Nov 25, 2018

Soulfull Ragi Bites Choco Fills Review

I wasn't planning to write a separate post on Soulfull ragi choco fills as I had earlier touched upon its ingredients in my post on Kelloggs Chocos. However, having seen how it is being promoted by mommy instagrammers, I decided that this product needs to be reviewed separately.

It is all so cute and fun to see heart-warming pictures of mommy and kids in a lake side picnic. But carrying a picnic basket with small packs of Soulfull ragi choco fills is the heights of fake promotion (If you don't understand the context, check out these pics)

It is being promoted aggressively as a "healthy" breakfast cereal and a "healthy" anytime snack for young kids. 

The brand and its digital aLLakkais (insta supporters) are pushing the product using the key ingredient "ragi". Yes, the ingredients list shows ragi as the first ingredient with 50%. What about the second ingredient - Sugar? Why isn't any of these mommies talking about the high sugar content (25%)?

A 30gm serving contains 7.5 gm of sugar (close to 2 tsp). So if a child eats 2 servings a day (one for breakfast and one for snack), then he/she would have consumed 4 tsp of sugar (close to hitting the 5 tsp sugar allowance limit per day).

Though the overall fats percentage is relatively low (10%), let's look at the fat sources - edible palm oil and hydrogenated vegetable fat. Both are unhealthy and causes inflammation in the long run.

As with any packaged foods, there are additives added to increase shelf life - stabilizer (INS 170), emulsifier (INS 322) and antioxidant (INS 320), each having its own set of side effects in the long run.

100 gm of ragi wholegrain contains 11 gm of dietary fibre, whereas ragi chocofills (100 gm) contains ONLY 6.1 gm of dietary fibre. This is due to the fact that the processing involved in making those fills strips off the fibre. 

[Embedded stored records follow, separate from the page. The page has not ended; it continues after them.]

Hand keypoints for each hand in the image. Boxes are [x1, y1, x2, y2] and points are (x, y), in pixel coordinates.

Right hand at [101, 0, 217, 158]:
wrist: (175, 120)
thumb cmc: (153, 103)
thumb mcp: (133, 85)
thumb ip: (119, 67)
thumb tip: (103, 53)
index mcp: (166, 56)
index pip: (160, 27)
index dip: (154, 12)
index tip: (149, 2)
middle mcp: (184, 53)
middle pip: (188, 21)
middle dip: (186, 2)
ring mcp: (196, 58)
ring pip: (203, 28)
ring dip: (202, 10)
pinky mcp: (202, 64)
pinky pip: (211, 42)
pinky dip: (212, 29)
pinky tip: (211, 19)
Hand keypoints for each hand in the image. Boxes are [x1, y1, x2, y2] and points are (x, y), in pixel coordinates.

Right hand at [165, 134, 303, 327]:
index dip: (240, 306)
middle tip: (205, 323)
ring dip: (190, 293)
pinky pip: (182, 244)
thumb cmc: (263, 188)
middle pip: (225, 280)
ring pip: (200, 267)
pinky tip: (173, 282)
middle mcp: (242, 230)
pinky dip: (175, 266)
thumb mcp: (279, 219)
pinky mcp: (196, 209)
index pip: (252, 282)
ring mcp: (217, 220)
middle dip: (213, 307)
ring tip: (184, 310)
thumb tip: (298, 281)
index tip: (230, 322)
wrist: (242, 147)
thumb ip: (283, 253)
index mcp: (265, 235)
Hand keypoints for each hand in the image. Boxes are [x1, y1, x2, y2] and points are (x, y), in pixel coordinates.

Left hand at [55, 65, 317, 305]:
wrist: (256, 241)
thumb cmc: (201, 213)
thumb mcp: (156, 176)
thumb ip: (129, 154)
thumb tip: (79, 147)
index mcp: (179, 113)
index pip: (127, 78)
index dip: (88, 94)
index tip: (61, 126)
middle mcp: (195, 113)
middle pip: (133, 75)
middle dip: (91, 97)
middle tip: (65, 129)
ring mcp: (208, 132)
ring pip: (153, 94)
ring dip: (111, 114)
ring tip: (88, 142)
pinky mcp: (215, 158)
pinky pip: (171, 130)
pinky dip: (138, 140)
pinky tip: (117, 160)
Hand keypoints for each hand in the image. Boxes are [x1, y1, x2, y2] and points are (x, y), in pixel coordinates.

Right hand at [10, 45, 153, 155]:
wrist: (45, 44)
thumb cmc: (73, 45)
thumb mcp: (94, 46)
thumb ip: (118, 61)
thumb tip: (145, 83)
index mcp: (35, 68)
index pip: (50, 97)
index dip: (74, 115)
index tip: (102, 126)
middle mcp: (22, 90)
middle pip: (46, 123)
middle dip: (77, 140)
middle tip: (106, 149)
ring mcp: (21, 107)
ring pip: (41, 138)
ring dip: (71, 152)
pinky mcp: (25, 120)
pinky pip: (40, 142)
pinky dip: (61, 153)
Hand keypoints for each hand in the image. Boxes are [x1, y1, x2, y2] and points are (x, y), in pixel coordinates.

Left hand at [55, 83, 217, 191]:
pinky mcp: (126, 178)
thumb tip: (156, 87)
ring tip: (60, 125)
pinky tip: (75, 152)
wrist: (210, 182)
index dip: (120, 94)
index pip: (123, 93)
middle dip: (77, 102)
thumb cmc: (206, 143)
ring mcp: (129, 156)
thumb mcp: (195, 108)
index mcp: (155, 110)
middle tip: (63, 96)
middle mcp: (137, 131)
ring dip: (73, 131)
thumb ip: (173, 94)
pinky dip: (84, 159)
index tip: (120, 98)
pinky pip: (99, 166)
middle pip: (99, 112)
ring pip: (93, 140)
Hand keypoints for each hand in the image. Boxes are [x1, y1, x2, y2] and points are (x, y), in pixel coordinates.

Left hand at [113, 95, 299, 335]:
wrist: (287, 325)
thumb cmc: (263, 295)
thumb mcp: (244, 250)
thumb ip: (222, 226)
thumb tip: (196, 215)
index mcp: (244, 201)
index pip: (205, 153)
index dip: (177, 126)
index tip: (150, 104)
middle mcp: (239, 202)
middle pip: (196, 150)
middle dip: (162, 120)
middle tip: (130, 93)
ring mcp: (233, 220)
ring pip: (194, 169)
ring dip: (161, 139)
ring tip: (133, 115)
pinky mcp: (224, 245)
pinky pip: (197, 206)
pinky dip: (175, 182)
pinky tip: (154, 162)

If you want to include ragi in your daily diet, make
- ragi idlis, dosas and adais with wholegrain
- ragi porridge made with ragi flour / sprouted ragi flour
- ragi rotis made with ragi flour
- add ragi flour to your regular wholewheat atta to make chapathis
- bake cake/muffins at home with ragi flour
- make ragi laddoos for anytime snack
- make ragi halwa, ragi murukku for festive treats

Let’s not rely on these packaged brands to give us the "goodness of ragi".